Summary of Chapter L: Esther’s Narrative
Caddy and Prince Turveydrop have a baby girl and name her after Esther. Caddy however, remains ill and feels she will get better if Esther visits her. Esther visits her three times, and then Mr. Jarndyce decides they should move to their London quarters, so it will be easier for Esther. Both Caddy and the baby are frail, and Esther spends a good part of every day nursing them. Mr. Jarndyce also arranges for Woodcourt to be Caddy’s doctor, and his attention brings her to full health.

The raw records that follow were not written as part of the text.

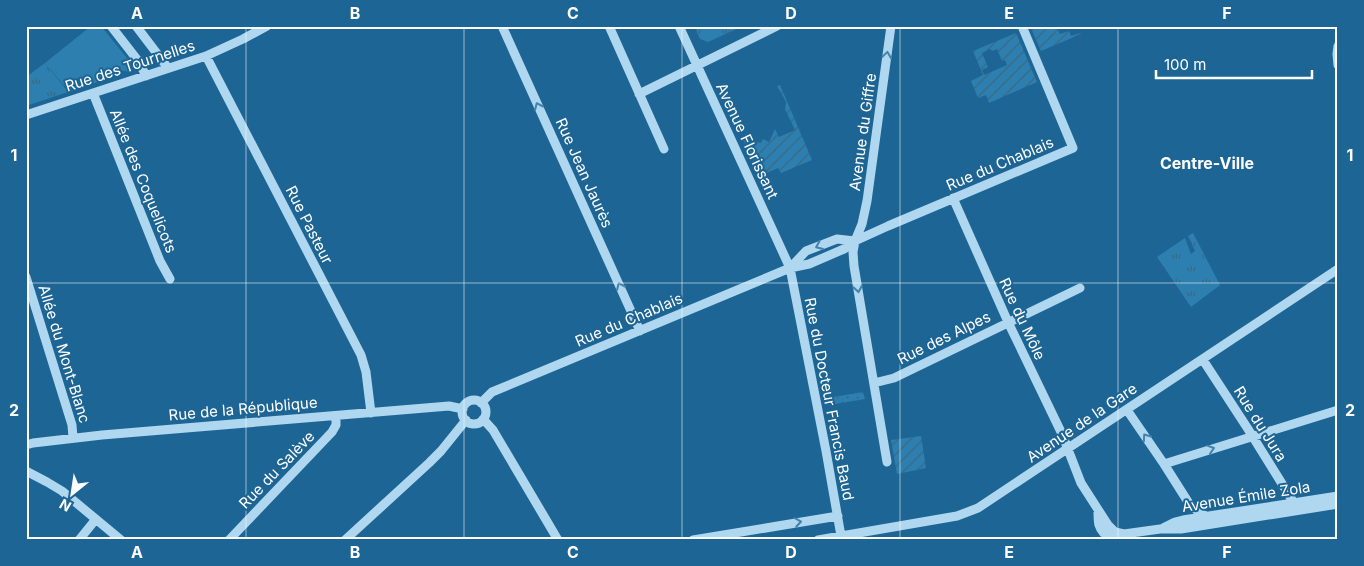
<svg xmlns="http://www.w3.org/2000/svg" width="1364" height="566" font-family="Inter,sans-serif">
	<defs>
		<pattern id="grass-dots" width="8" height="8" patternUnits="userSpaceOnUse" patternTransform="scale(1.25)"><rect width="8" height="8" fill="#2d7fb0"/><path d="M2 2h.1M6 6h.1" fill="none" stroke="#3b6883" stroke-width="1.8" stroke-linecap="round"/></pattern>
		<pattern id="park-tufts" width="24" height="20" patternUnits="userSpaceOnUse" patternTransform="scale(1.25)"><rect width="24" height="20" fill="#2d7fb0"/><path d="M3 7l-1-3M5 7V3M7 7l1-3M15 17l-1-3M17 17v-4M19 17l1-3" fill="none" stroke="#3b6883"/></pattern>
		<pattern id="garden-furrows" width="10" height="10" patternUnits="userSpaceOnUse" patternTransform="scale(1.25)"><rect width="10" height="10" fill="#2d7fb0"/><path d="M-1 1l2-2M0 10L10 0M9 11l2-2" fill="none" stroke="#3b6883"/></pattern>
	</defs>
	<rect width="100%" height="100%" fill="#1d6594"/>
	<path fill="url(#grass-dots)" d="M863,392L865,399L835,404L833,397Z"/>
	<path fill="url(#park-tufts)" d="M694,26H743L708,42L700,39Z
		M45,63L65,88L77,79L80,88L29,105L26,102V77Z
		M1193,233L1220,285L1191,307L1157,257L1185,238L1191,254L1195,251L1188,236Z"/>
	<path fill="url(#garden-furrows)" fill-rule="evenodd" d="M1030,26H1062L1057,28L1060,34L1069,31L1071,36L1080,33L1081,34L1041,51Z
		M1016,33L1037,82L989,103L986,95L978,98L971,81L983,75L973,51ZM990,49L992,51L997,49L1002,61L1005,60L1007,65L984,75L982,70L988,67L982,53Z
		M780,85L812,160L781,173L778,168L760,176L743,140L749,137L750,140L761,143L763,139L769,142L775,129L779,137L795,130L785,109L786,103L784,98L777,86Z
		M921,436L926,468L897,474L891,440Z"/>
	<path fill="#2d7fb0" d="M91,26H101L131,63L130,72L120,70L121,74L80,88L77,79L66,88L45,63Z"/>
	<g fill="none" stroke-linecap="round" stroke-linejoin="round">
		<path stroke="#afd7ef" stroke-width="9" d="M111,26L139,62L146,76
			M136,26L168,68
			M502,26L640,331
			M609,26L664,149
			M679,26L790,268L826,451L841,536
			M1338,46L1337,54L1338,65
			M206,56L361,355L366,372L371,413
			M93,93L160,261L170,279
			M639,94L777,26
			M26,115L206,56L243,39L267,26
			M953,198L1008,322L1062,434L1081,483L1108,525L1115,532L1124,534L1160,529H1181L1338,504
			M790,268L806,251L837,239L855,241
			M26,277L72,425L73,438
			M1203,360L1248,429L1294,503
			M874,383L894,378L1080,288
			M462 412a12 12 0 1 1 24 0a12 12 0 1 1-24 0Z
			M481,403L492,392L790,268L809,264L844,249L855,241L888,226L1073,148L1022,26
			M1127,410L1164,464L1190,505L1200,513L1207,517
			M483,419L493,430L558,540
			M26,445L33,443L102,435L449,406L463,409
			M887,462L854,266L853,252L855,241L862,224L867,201L891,26
			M1164,464L1338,410
			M26,471L47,482L62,491L121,540
			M1098,512C1098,516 1098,521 1099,525C1103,538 1116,540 1127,536
			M1163,528L1175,522L1183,520L1338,496
			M79,540L96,519
			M229,540L332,432L336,425V416
			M345,540L429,463L441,451L466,420
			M693,540L838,516
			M818,540L957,516L978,508L1338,269"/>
	</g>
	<defs><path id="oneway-chevron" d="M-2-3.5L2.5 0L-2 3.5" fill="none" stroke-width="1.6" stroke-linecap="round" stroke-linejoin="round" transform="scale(1.25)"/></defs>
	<g stroke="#4282ab">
		<use href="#oneway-chevron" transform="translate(887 55) rotate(-82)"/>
		<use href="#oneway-chevron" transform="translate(538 106) rotate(-114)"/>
		<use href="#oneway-chevron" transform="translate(819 246) rotate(157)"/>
		<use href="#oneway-chevron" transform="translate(620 286) rotate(-114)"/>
		<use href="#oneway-chevron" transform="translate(858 289) rotate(81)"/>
		<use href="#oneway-chevron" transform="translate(1146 437) rotate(-125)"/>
		<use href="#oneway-chevron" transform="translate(1211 449) rotate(-18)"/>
		<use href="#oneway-chevron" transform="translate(798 522) rotate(-9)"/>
	</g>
	<path fill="none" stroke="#fff" stroke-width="1" stroke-opacity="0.55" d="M246,26V540M464,26V540M682,26V540M900,26V540M1118,26V540M26,283H1338"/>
	<g text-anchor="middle" stroke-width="4" stroke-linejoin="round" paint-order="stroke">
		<g font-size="15" fill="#fff" stroke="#1d6594">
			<text transform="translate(130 66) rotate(-18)" y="5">Rue des Tournelles</text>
			<text transform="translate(863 132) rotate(-82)" y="5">Avenue du Giffre</text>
			<text transform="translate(747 141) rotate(65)" y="5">Avenue Florissant</text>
			<text transform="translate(1000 164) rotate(-23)" y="5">Rue du Chablais</text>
			<text transform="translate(584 173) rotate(66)" y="5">Rue Jean Jaurès</text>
			<text transform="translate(143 181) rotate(68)" y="5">Allée des Coquelicots</text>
			<text transform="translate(309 225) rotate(63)" y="5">Rue Pasteur</text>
			<text transform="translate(1022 319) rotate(65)" y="5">Rue du Môle</text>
			<text transform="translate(629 320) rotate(-23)" y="5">Rue du Chablais</text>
			<text transform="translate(944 338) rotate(-26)" y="5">Rue des Alpes</text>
			<text transform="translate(64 354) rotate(73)" y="5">Allée du Mont-Blanc</text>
			<text transform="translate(829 399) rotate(79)" y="5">Rue du Docteur Francis Baud</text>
			<text transform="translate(243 409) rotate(-5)" y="5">Rue de la République</text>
			<text transform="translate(1082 423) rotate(-34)" y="5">Avenue de la Gare</text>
			<text transform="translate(1260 424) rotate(58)" y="5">Rue du Jura</text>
			<text transform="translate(277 470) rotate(-46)" y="5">Rue du Salève</text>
			<text transform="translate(1246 497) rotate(-9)" y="5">Avenue Émile Zola</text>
		</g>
		<g font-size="16" font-weight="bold" fill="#fff" stroke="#1d6594">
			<text x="1207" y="169">Centre-Ville</text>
		</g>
	</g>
	<rect width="1364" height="566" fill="none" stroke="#1d6594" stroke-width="55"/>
	<g transform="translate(72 494) rotate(210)" stroke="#1d6594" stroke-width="4" paint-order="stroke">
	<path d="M0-4L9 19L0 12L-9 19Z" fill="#ffffff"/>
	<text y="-8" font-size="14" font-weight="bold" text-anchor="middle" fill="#ffffff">N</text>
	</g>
	<path d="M1156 70v8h156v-8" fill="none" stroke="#ffffff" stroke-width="2.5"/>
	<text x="1164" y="70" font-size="15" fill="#ffffff" stroke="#1d6594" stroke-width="4" paint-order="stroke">100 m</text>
	<rect x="28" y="28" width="1308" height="510" fill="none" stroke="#fff" stroke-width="2"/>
	<g font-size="16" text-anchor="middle" font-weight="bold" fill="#fff">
		<text x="137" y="19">A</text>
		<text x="355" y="19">B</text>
		<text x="573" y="19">C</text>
		<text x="791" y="19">D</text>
		<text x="1009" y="19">E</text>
		<text x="1227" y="19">F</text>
		<text x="14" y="161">1</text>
		<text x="1350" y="161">1</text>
		<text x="14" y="416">2</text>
		<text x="1350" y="416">2</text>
		<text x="137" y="558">A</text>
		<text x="355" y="558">B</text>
		<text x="573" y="558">C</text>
		<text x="791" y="558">D</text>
		<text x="1009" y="558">E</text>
		<text x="1227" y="558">F</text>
	</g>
</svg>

Esther and Woodcourt meet often at Caddy’s, and Esther decides she must make it clear to Ada and Caddy that she is engaged. During this time Esther does not spend much time with Ada but notices their relationship has changed. Ada is quiet and does not communicate. She seems full of a sorrow, but Esther does not ask her about it; she tries to cheer her up. Mr. Jarndyce says that Mr. Woodcourt “seems half inclined for another voyage” (p. 520).
Commentary on Chapter L
Esther hints more than she reveals, making the reader guess what is going on in the background. Ada is keeping a secret from Esther, who is too preoccupied with Caddy to get her to confide. One can guess it has to do with Richard. She keeps one hand hidden beneath her pillow.
When Jarndyce mentions he wants to call in Woodcourt on Caddy’s behalf, Esther is flustered: “all that I had had in my mind in connexion with Mr. Woodcourt seemed to come back and confuse me” (p. 516). Esther’s delicate timing about announcing her engagement to her friends seems to be bound up with her meeting Woodcourt so often. It seems there is still some feeling between them, and she is trying to make clear her own intentions.
Mr. Jarndyce asks Esther if Woodcourt has any great disappointment in the world. She says she knows of none. Jarndyce would like to offer help to the young man but does not know how. His mentioning he might go to sea confirms the idea he could be disappointed in love.